Le gouvernement de Victoria n'a pas transféré à des opérateurs privés le pouvoir de surveillance sur les détenus. Ces derniers restent sous le contrôle de l'Etat qui garde toute responsabilité pour leur surveillance et leur bien-être. La surveillance et le contrôle des prisons, publiques ou privées, sont précisés dans les accords sur les services pénitentiaires conclus avec les opérateurs. Ces accords contiennent des dispositions relatives à l'évaluation des prestations des opérateurs, y compris des études conduites par la Sentence Management Unit, en ce qui concerne les plans de gestion des peines dans les différentes prisons. Le Commissioner surveille les prestations des opérateurs, tant publics que privés, par rapport à la politique criminelle et aux normes de gestion en matière pénitentiaire, qui sont applicables à tout le système. Le Commissioner est également chargé d'accorder des autorisations au personnel travaillant dans les prisons publiques et privées. Aucune personne employée par un opérateur privé ne peut surveiller ni exercer le contrôle sur des prisonniers sans l'autorisation expresse du Commissioner. Il est dès lors clair que ce dernier exerce le contrôle et la surveillance sur tous les aspects du fonctionnement des prisons dans l'Etat de Victoria.

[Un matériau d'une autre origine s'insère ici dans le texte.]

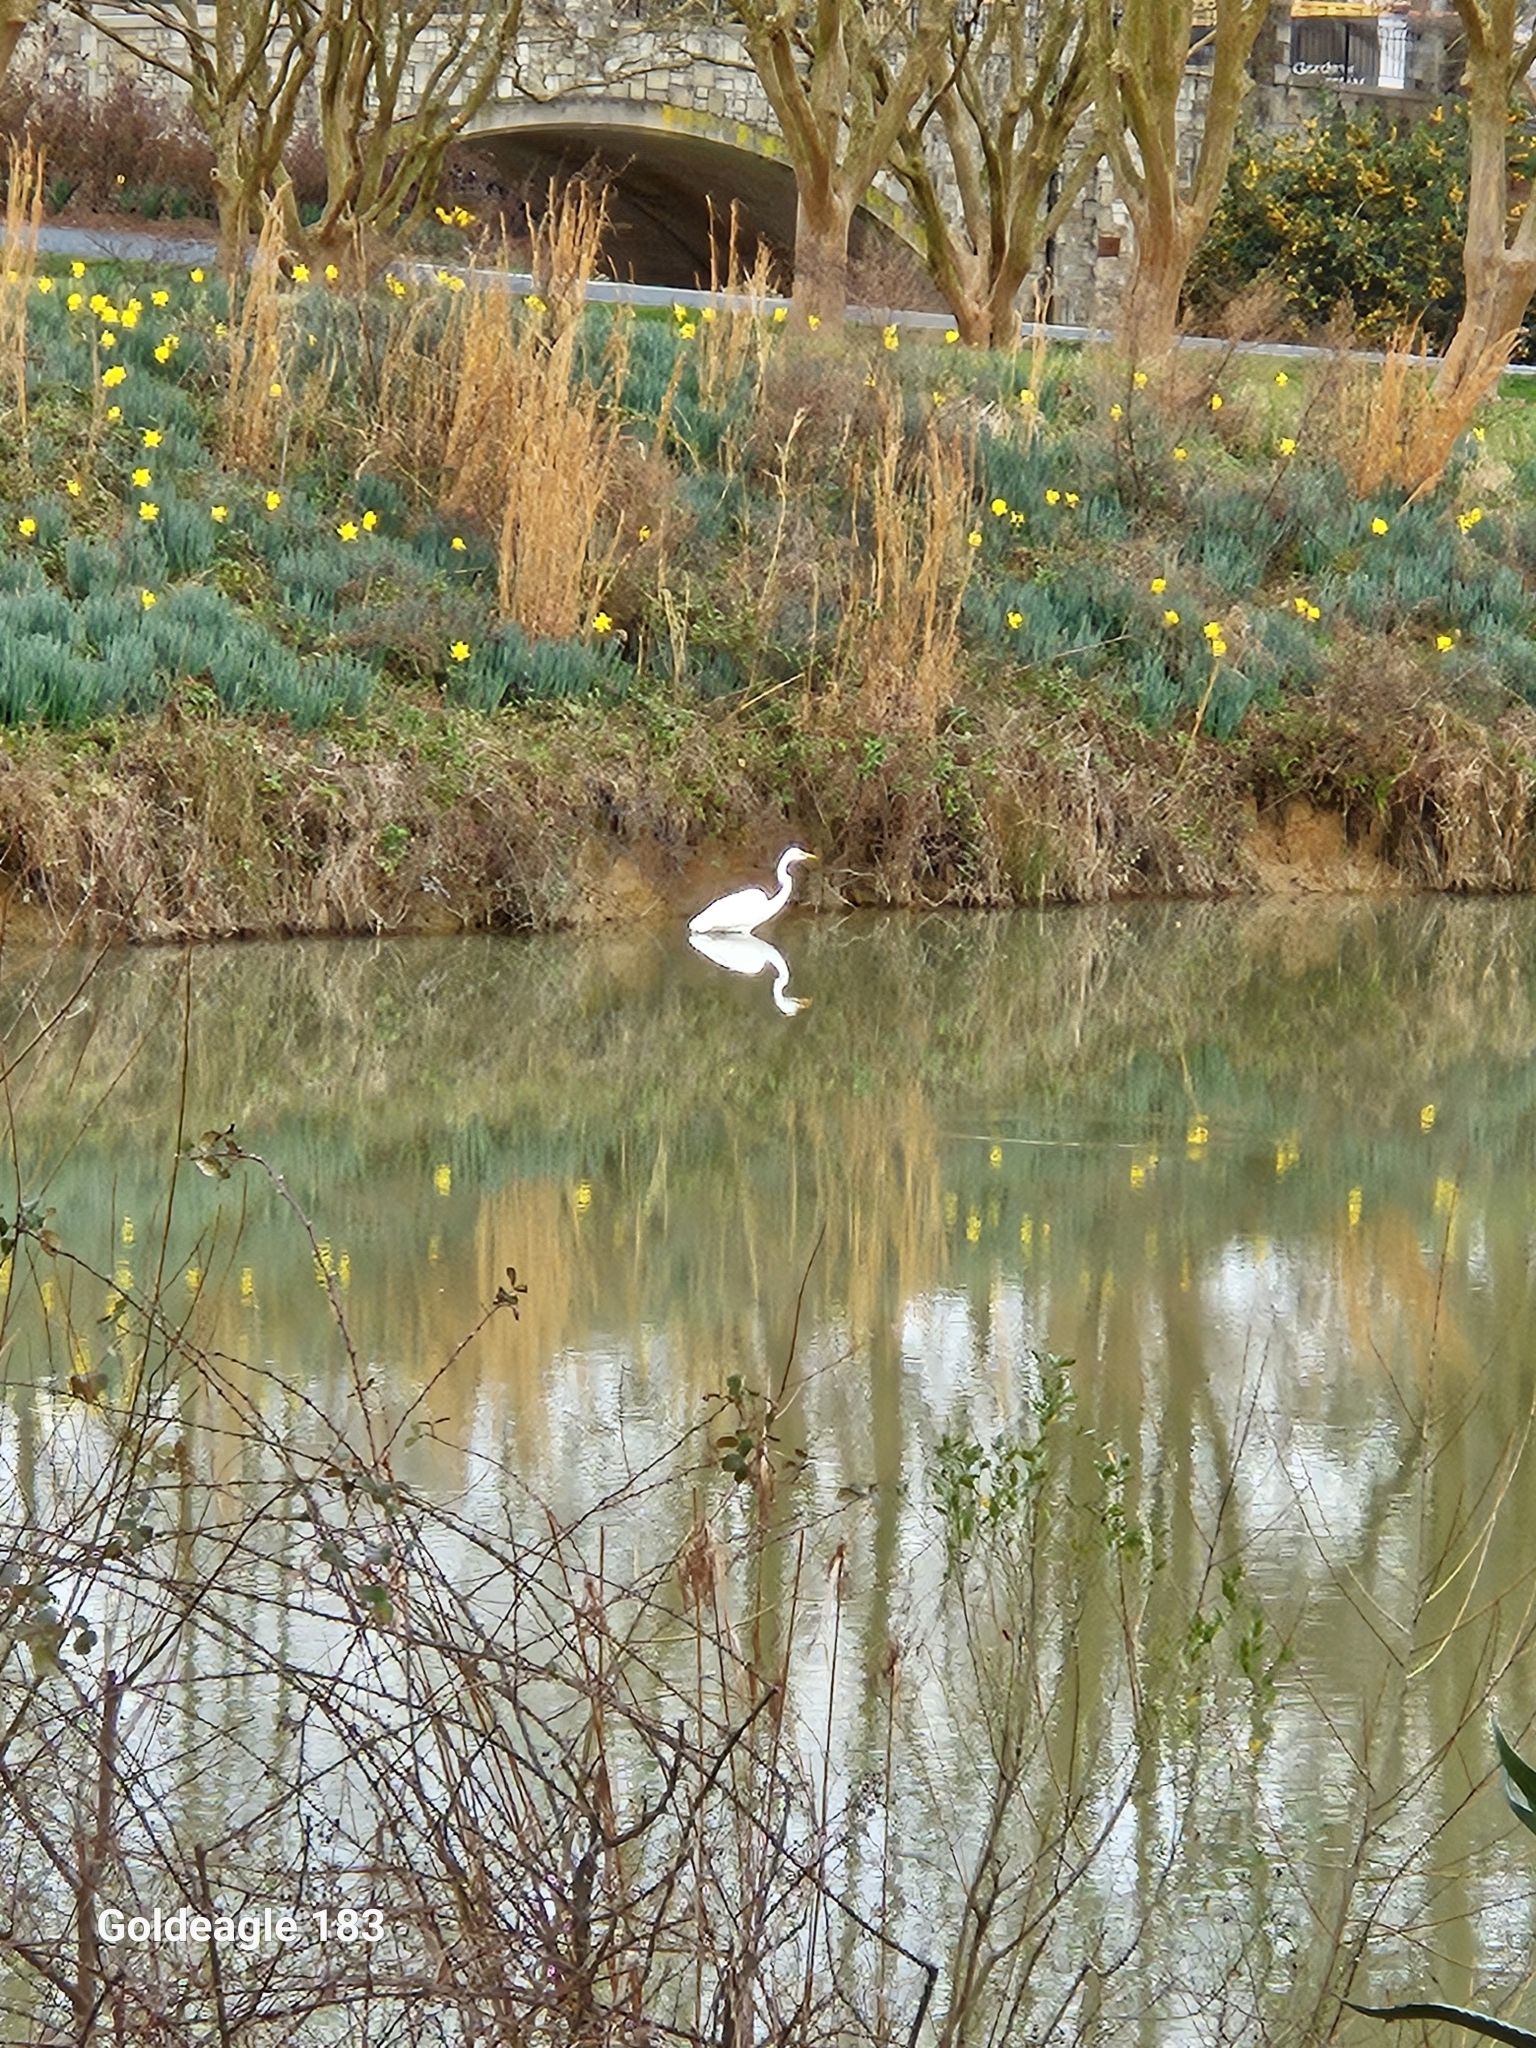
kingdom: Animalia
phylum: Chordata
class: Aves
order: Pelecaniformes
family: Ardeidae
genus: Ardea
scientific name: Ardea alba
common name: Great egret
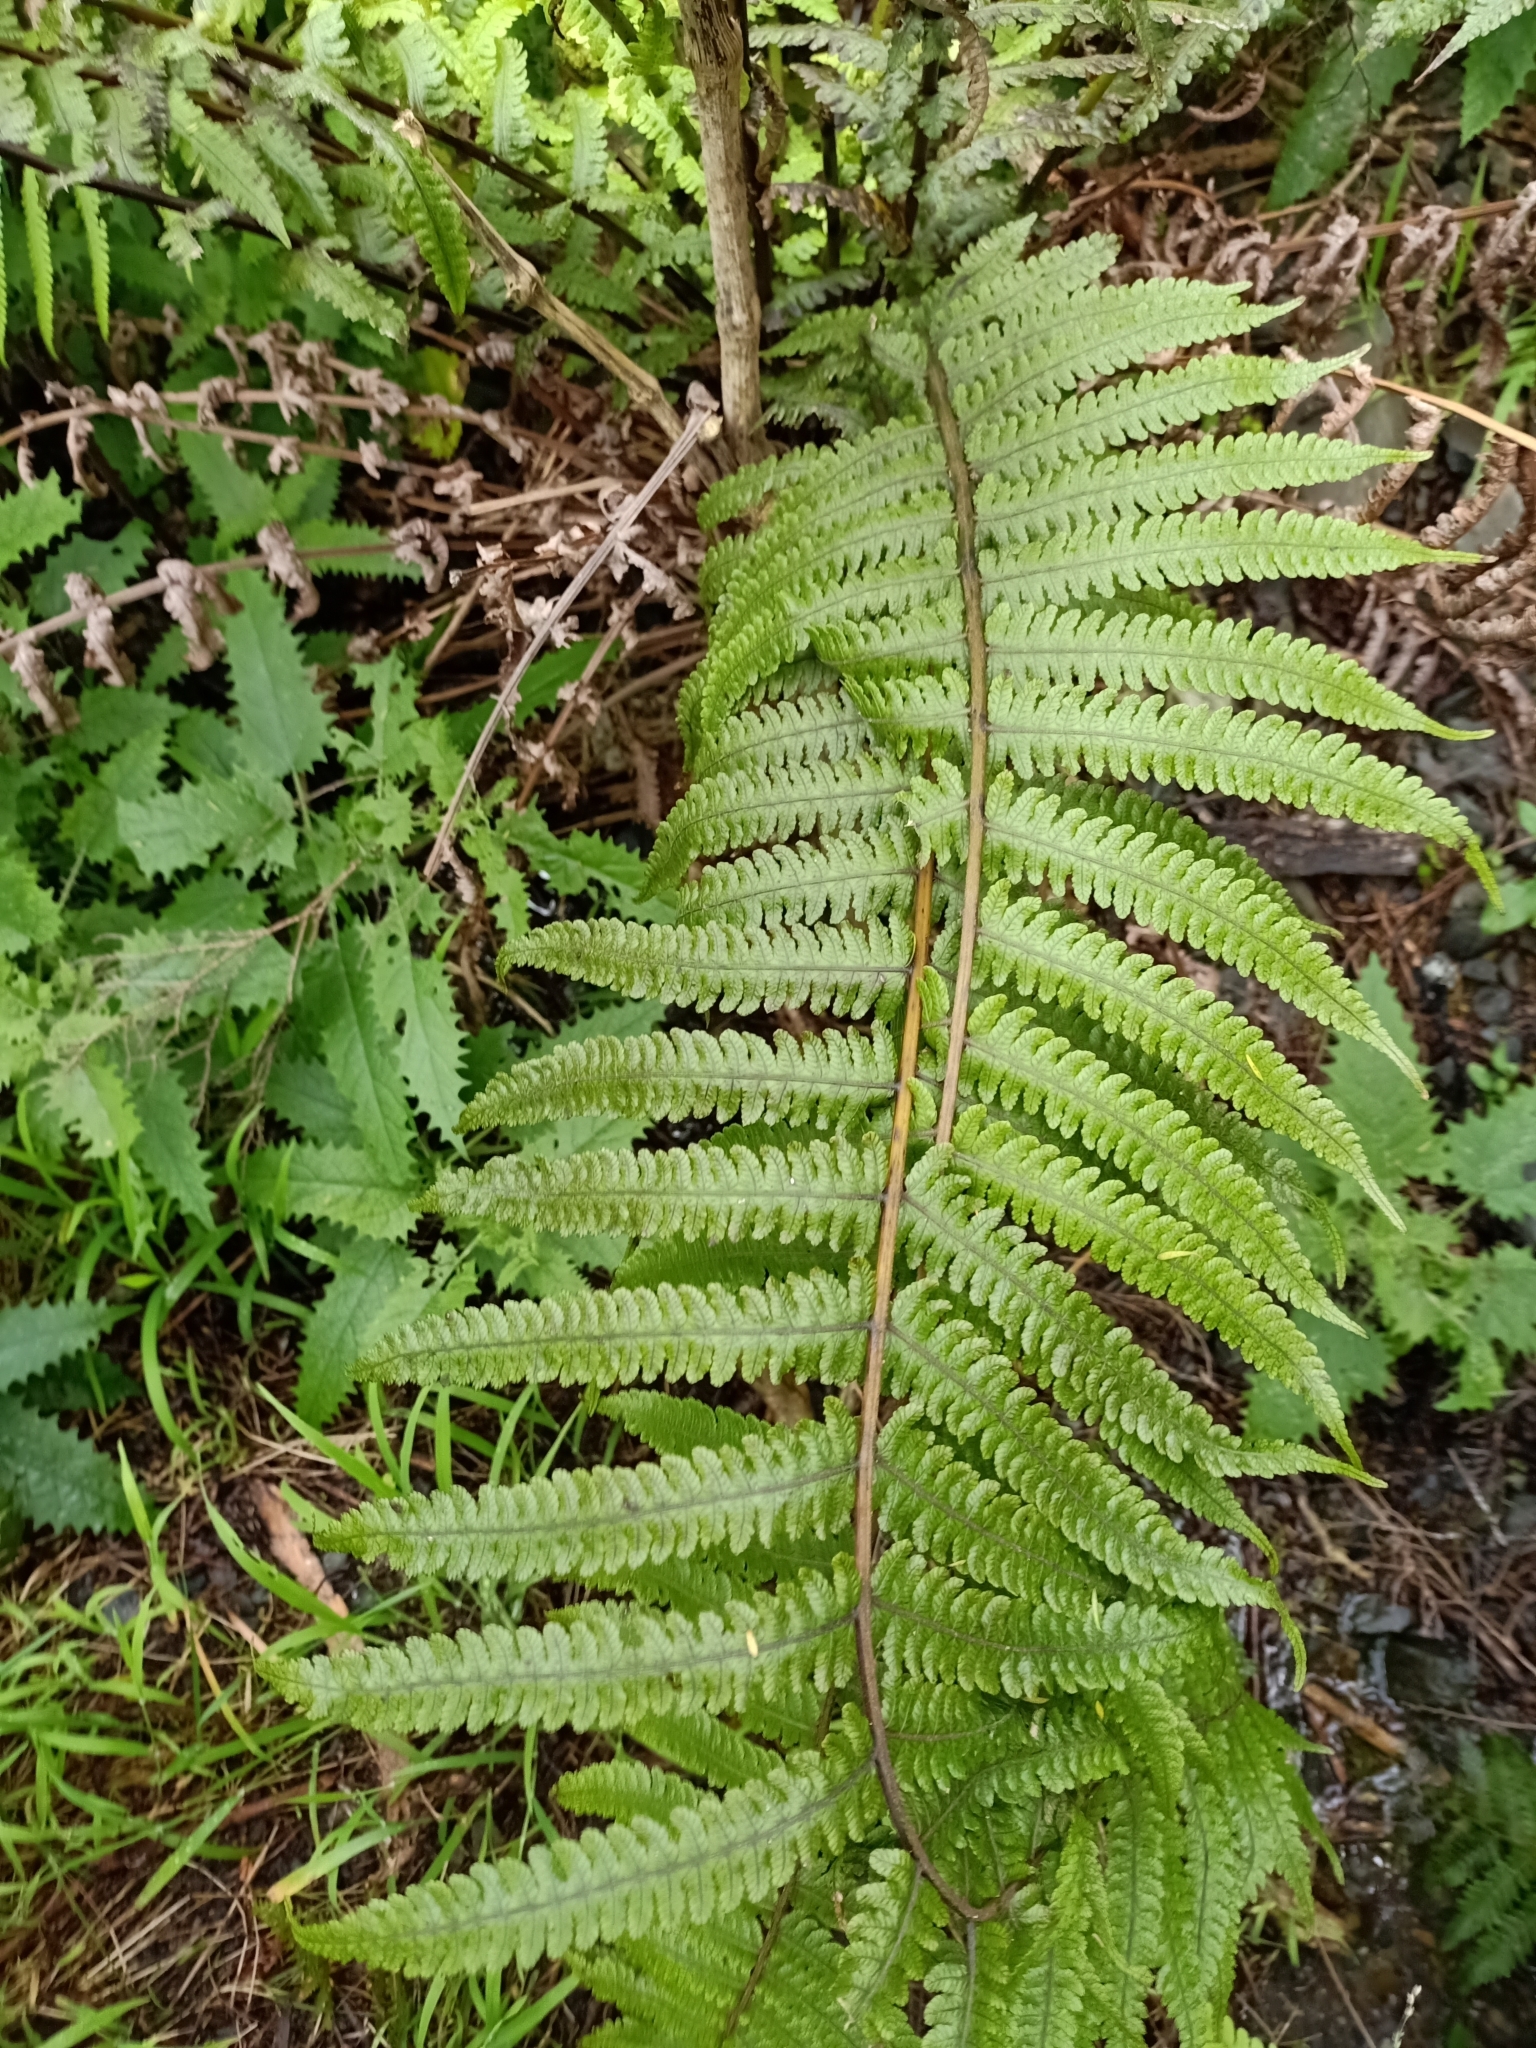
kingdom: Plantae
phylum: Tracheophyta
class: Polypodiopsida
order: Polypodiales
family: Thelypteridaceae
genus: Pakau
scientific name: Pakau pennigera
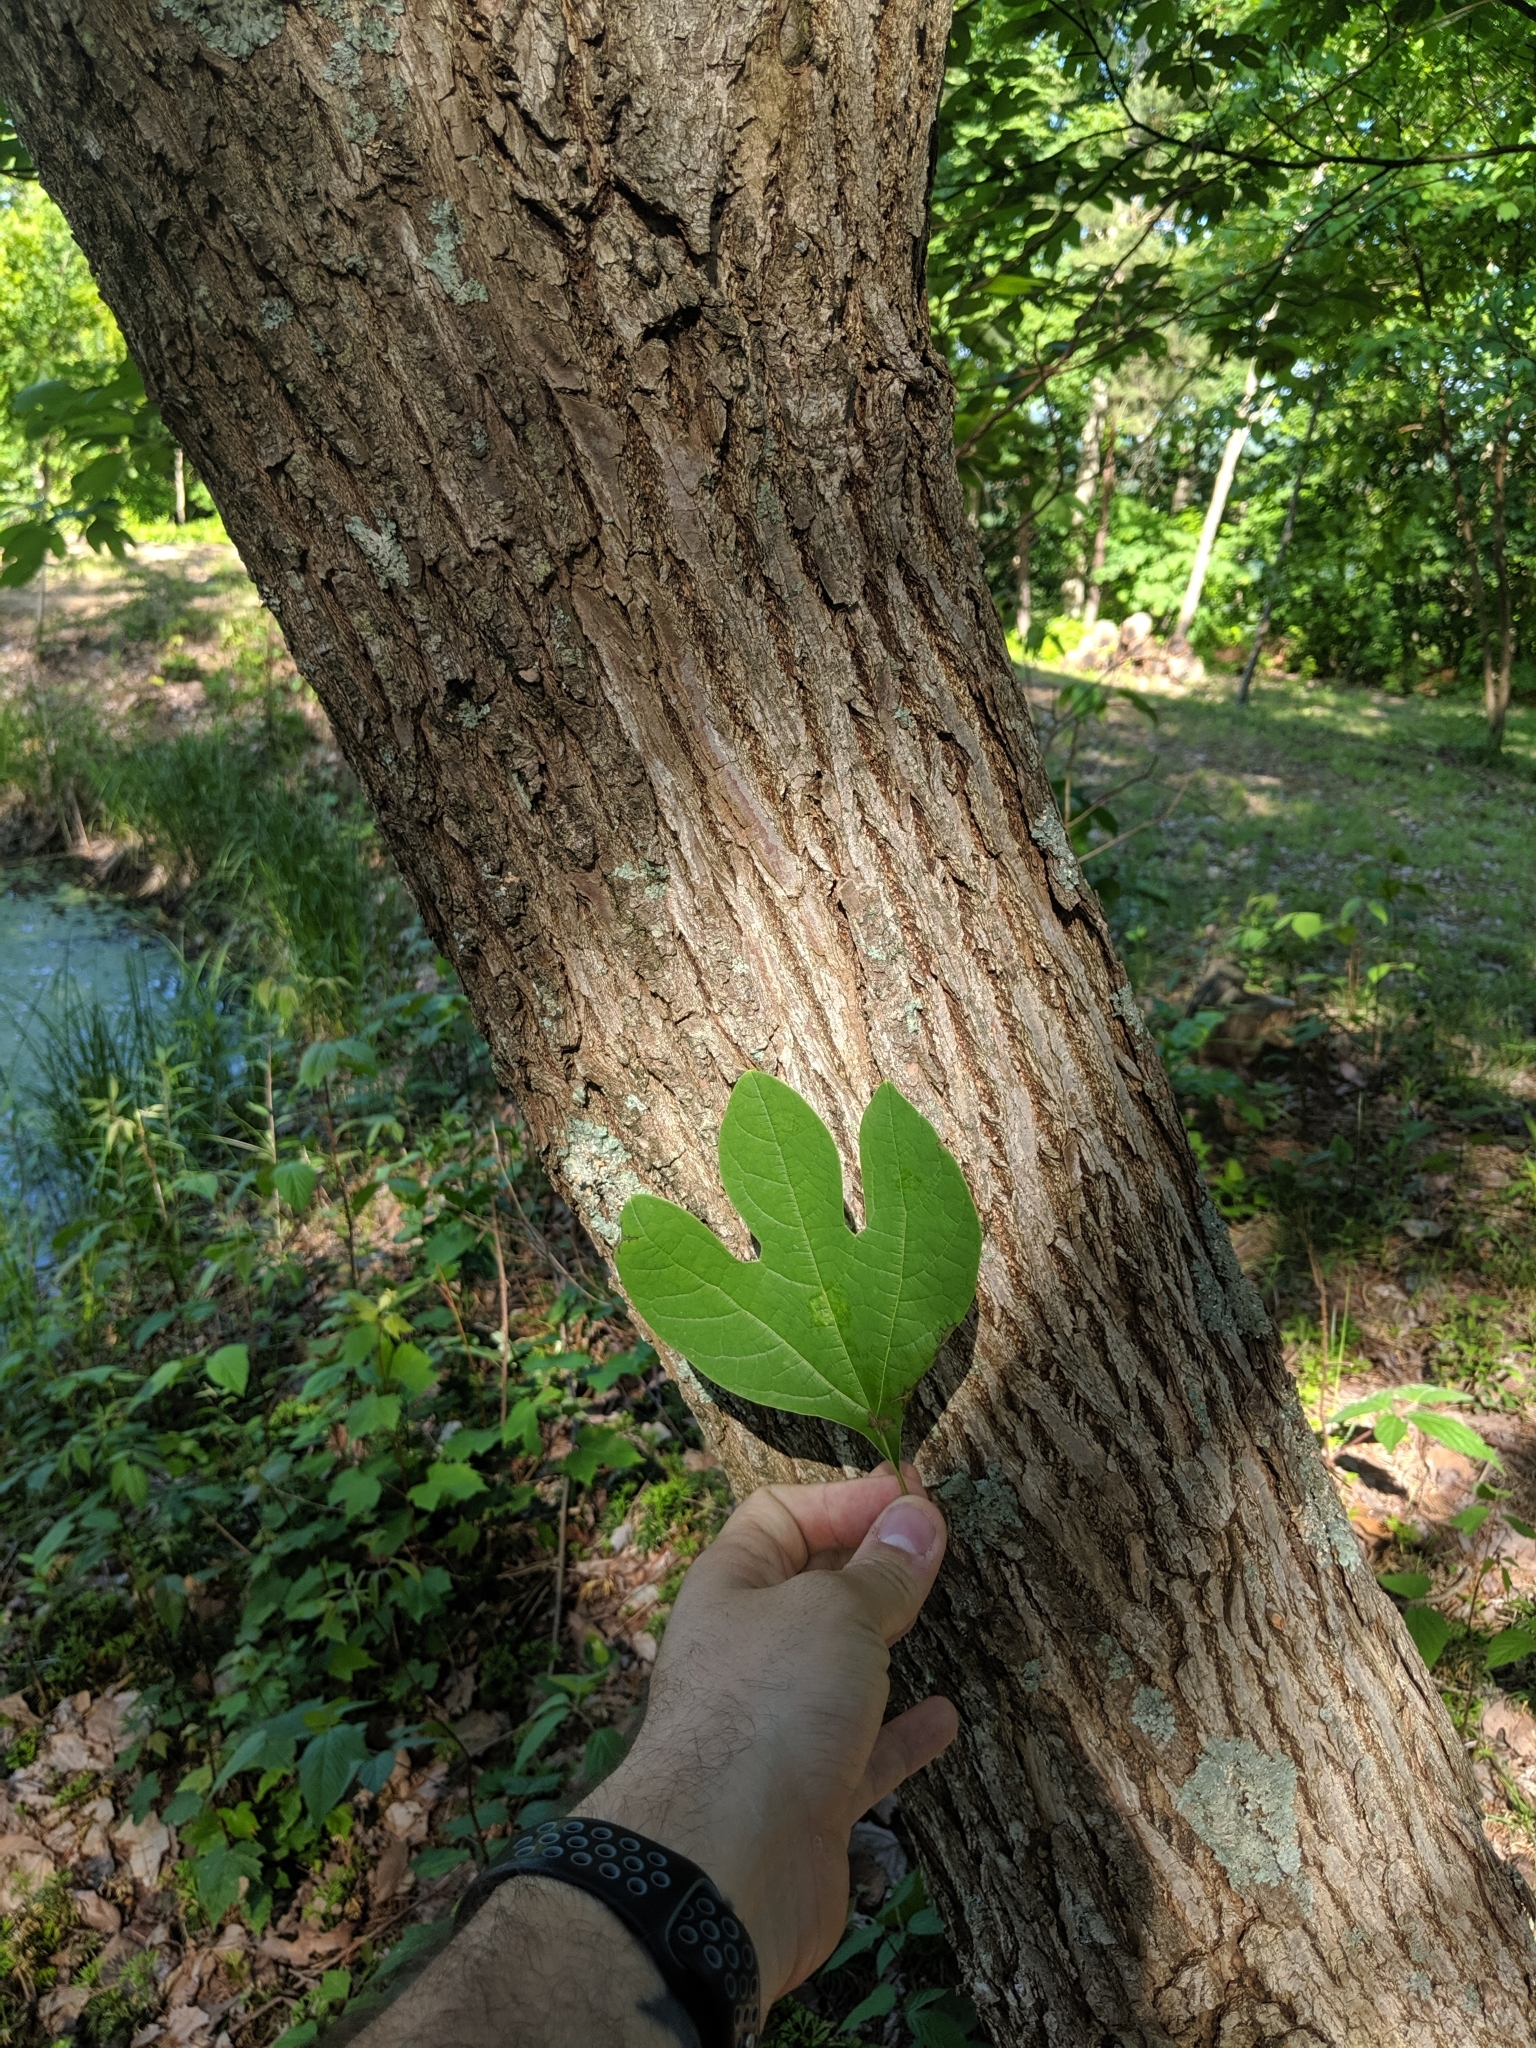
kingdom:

La seconde exigence de l'article 2, paragraphe 2 c), est que les détenus ne soient pas concédés ou mis à la disposition de particuliers, compagnies ou personnes morales privées. Cela vise les situations dans lesquelles le détenu est obligé par l'opérateur d'une prison privée de travailler ou est obligé par l'opérateur de la prison de travailler au bénéfice d'une entité privée, que la prison soit privée ou publique. On ne peut considérer qu'un détenu est concédé ou mis à la disposition d'une compagnie privée que s'il est employé par cette compagnie, qui peut être soit l'opérateur de la prison, soit un tiers, ou s'il est en état de servitude à l'égard de la compagnie privée. Aucune de ces situations n'existe dans les prisons de Victoria. Les prisonniers ne sont pas engagés dans une relation d'emploi. L'exécution du travail n'est qu'une des conditions de détention imposées par l'Etat, à moins que les détenus ne soient excusés pour des motifs déterminés par le Correctional Services Commissioner.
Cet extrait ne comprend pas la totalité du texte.